=== Exercise data ===
__________

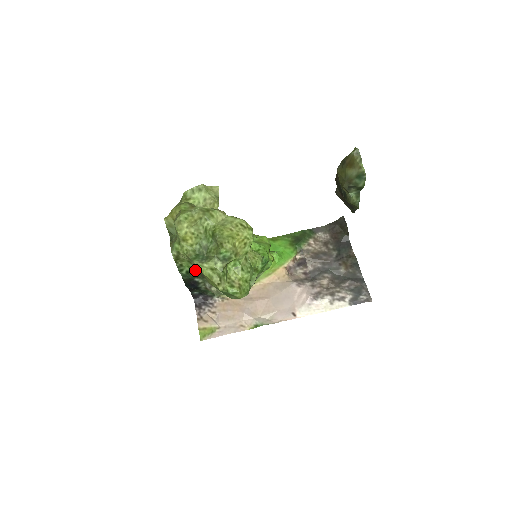
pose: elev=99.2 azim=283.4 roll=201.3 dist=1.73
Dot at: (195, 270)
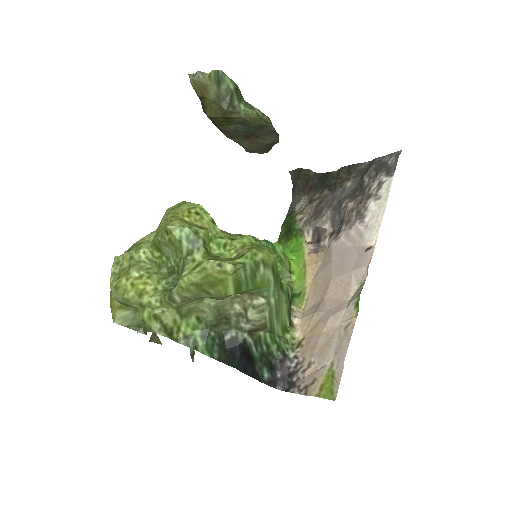
Dot at: (204, 320)
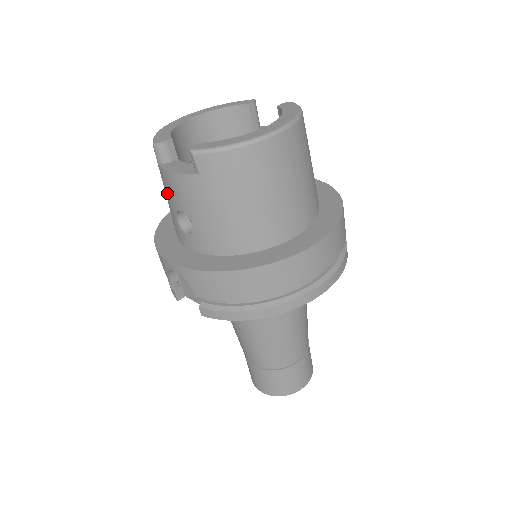
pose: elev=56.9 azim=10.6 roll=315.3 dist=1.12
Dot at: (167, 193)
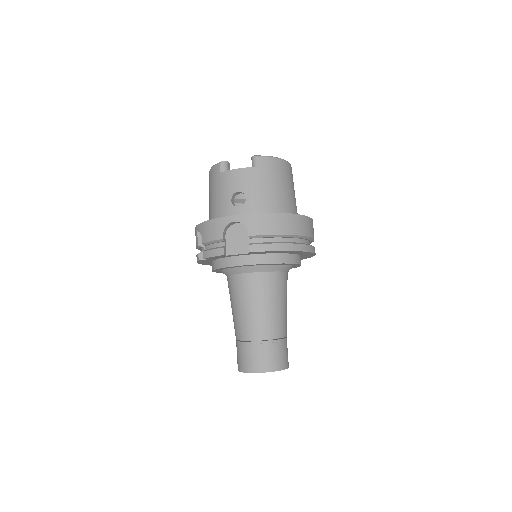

__________

Display every line of the listing that contains the string "dist". Treat uppercase and lowercase letters as different.

pose: elev=99.2 azim=283.4 roll=201.3 dist=1.73
pose: elev=56.9 azim=10.6 roll=315.3 dist=1.12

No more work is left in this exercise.